=== Given information ===

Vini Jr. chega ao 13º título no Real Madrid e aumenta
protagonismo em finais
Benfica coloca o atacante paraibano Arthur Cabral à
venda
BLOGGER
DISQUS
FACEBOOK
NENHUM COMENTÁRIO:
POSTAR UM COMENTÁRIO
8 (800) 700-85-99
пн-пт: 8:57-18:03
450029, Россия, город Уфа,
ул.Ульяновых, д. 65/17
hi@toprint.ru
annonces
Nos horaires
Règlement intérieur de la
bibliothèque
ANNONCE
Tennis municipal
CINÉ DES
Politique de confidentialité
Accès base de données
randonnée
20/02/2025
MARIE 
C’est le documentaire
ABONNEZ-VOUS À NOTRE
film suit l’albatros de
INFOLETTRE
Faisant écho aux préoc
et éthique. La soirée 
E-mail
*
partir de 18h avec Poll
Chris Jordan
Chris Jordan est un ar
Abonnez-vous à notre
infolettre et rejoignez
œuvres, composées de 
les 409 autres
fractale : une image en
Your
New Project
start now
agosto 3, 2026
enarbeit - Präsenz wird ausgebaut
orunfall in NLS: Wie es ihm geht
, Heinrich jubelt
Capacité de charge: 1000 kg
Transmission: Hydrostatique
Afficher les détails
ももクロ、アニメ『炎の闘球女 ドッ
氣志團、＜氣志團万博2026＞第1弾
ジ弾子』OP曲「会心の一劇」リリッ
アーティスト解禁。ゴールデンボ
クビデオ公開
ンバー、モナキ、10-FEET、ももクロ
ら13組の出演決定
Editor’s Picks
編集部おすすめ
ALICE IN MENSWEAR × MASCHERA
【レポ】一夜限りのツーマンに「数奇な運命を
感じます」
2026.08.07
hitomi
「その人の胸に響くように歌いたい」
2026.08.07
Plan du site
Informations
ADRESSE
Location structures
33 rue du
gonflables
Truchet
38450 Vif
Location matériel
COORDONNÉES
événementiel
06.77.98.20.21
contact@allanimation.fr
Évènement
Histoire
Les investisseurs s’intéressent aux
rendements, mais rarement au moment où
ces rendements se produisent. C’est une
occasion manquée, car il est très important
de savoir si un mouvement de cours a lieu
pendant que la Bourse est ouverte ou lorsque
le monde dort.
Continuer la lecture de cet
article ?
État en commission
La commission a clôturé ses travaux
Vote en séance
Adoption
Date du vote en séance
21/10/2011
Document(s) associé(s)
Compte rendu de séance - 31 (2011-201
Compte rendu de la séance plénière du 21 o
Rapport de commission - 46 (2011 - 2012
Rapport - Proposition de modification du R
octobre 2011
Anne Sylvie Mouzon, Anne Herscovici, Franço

===

You are asked to transcribe the complete data exactly.

Vini Jr. chega ao 13º título no Real Madrid e aumenta
protagonismo em finais
Benfica coloca o atacante paraibano Arthur Cabral à
venda
BLOGGER
DISQUS
FACEBOOK
NENHUM COMENTÁRIO:
POSTAR UM COMENTÁRIO
8 (800) 700-85-99
пн-пт: 8:57-18:03
450029, Россия, город Уфа,
ул.Ульяновых, д. 65/17
hi@toprint.ru
annonces
Nos horaires
Règlement intérieur de la
bibliothèque
ANNONCE
Tennis municipal
CINÉ DES
Politique de confidentialité
Accès base de données
randonnée
20/02/2025
MARIE 
C’est le documentaire
ABONNEZ-VOUS À NOTRE
film suit l’albatros de
INFOLETTRE
Faisant écho aux préoc
et éthique. La soirée 
E-mail
*
partir de 18h avec Poll
Chris Jordan
Chris Jordan est un ar
Abonnez-vous à notre
infolettre et rejoignez
œuvres, composées de 
les 409 autres
fractale : une image en
Your
New Project
start now
agosto 3, 2026
enarbeit - Präsenz wird ausgebaut
orunfall in NLS: Wie es ihm geht
, Heinrich jubelt
Capacité de charge: 1000 kg
Transmission: Hydrostatique
Afficher les détails
ももクロ、アニメ『炎の闘球女 ドッ
氣志團、＜氣志團万博2026＞第1弾
ジ弾子』OP曲「会心の一劇」リリッ
アーティスト解禁。ゴールデンボ
クビデオ公開
ンバー、モナキ、10-FEET、ももクロ
ら13組の出演決定
Editor’s Picks
編集部おすすめ
ALICE IN MENSWEAR × MASCHERA
【レポ】一夜限りのツーマンに「数奇な運命を
感じます」
2026.08.07
hitomi
「その人の胸に響くように歌いたい」
2026.08.07
Plan du site
Informations
ADRESSE
Location structures
33 rue du
gonflables
Truchet
38450 Vif
Location matériel
COORDONNÉES
événementiel
06.77.98.20.21
contact@allanimation.fr
Évènement
Histoire
Les investisseurs s’intéressent aux
rendements, mais rarement au moment où
ces rendements se produisent. C’est une
occasion manquée, car il est très important
de savoir si un mouvement de cours a lieu
pendant que la Bourse est ouverte ou lorsque
le monde dort.
Continuer la lecture de cet
article ?
État en commission
La commission a clôturé ses travaux
Vote en séance
Adoption
Date du vote en séance
21/10/2011
Document(s) associé(s)
Compte rendu de séance - 31 (2011-201
Compte rendu de la séance plénière du 21 o
Rapport de commission - 46 (2011 - 2012
Rapport - Proposition de modification du R
octobre 2011
Anne Sylvie Mouzon, Anne Herscovici, Franço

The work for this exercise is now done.